Below is the text of the statement made by Boris Johnson, the Foreign Secretary, to the House of Commons on 15 November 2017.
In the early hours of this morning, soldiers from the Zimbabwean army deployed in central Harare, taking control of state television, surrounding government ministries, and sealing off Robert Mugabe’s official and private residences.
At 1:26am local time, a military officer appeared on state television and declared that the army was taking what he called “targeted action” against the “criminals” around Mugabe. Several government ministers – all of them political allies of Grace Mugabe – are reported to have been arrested.
At 2:30am gunfire was heard in the northern suburb of Harare where Mugabe has a private mansion.

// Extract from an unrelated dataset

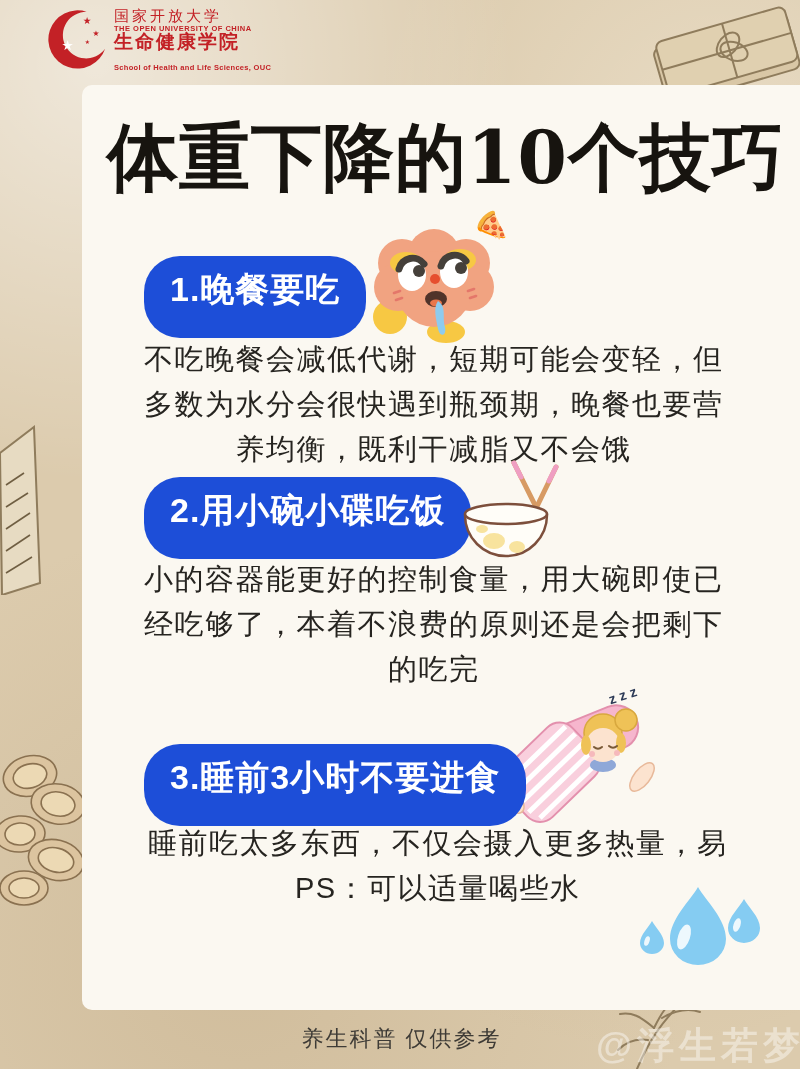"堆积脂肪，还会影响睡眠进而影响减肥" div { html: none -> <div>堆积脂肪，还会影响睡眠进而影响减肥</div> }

Areas of the central business district have been sealed off by armoured personnel carriers.
Our Embassy in Harare has been monitoring the situation carefully throughout the night, supported by staff in the Foreign Office. About 20,000 Britons live in Zimbabwe and I can reassure the House that so far we have received no reports of any British nationals being injured.
We have updated our travel advice to recommend that any Britons in Harare should remain in their homes or other accommodation until the situation becomes clearer. All of our Zimbabwean and UK-based embassy staff and their families are accounted for.
And I will say frankly to the House that we cannot tell how developments in Zimbabwe will play out in the days ahead – and we do not know if this marks the downfall of Mugabe or not. We call for calm and restraint.
The events of the last 24 hours are the latest escalation of months of brutal infighting within the ruling ZANU-PF party, including the sacking of a vice-president, the purging of his followers and the apparent positioning of Grace Mugabe as a contender to replace her 93-year-old husband.
Honourable Members on all sides of the House have taken a deep interest in Zimbabwe for many years – and I pay tribute to the courage and persistence of the Honourable Member for Vauxhall, who has tirelessly exposed the crimes of the Mugabe regime, visiting the country herself during some of its worst moments.
And this country – under governments of all parties – has followed the same unwavering principles in our approach towards Zimbabwe.
First and foremost, we will never forget our profound ties of history and friendship with that beautiful country, accurately described as the “jewel of Africa”.
In that spirit, all that Britain has ever wanted is for Zimbabweans to be able to decide their own future in free and fair elections.
Mugabe’s consuming ambition was always to deny them that choice. The House will remember the brutal litany of his 37 years in office: the elections he rigged and stole, the murder and torture of his opponents, the illegal seizure of land, leading to the worst hyperinflation in recorded history – measured in the billions of percentage points – and forcing the abolition of the Zimbabwean Dollar.
And all the while, his followers were looting and plundering a richly-endowed country, so that Zimbabweans today are, per capita, poorer than they were at independence in 1980, leaving many dependent on the health care, education and food aid provided by DFID.
Britain has always wanted the Zimbabwean people to be masters of their fate, and for any political change to be peaceful, lawful and constitutional.
Authoritarian rule, whether in Zimbabwe or anywhere else, should have no place in Africa. There is only one rightful way for Zimbabwe to achieve a legitimate government and that is through free and fair elections, held in accordance with the country’s constitution.
And these elections are due to be held in the first half of next year, and we will do all we can, with our international partners, to ensure this provides a genuine opportunity for all Zimbabweans to decide their own future. That is what we shall urge on all parties, and I will speak to the Deputy President of South Africa later today.
Every Honourable Member will follow the scenes in Harare with goodwill and sympathy for Zimbabwe’s long-suffering people, and I undertake to keep the House updated as events unfold.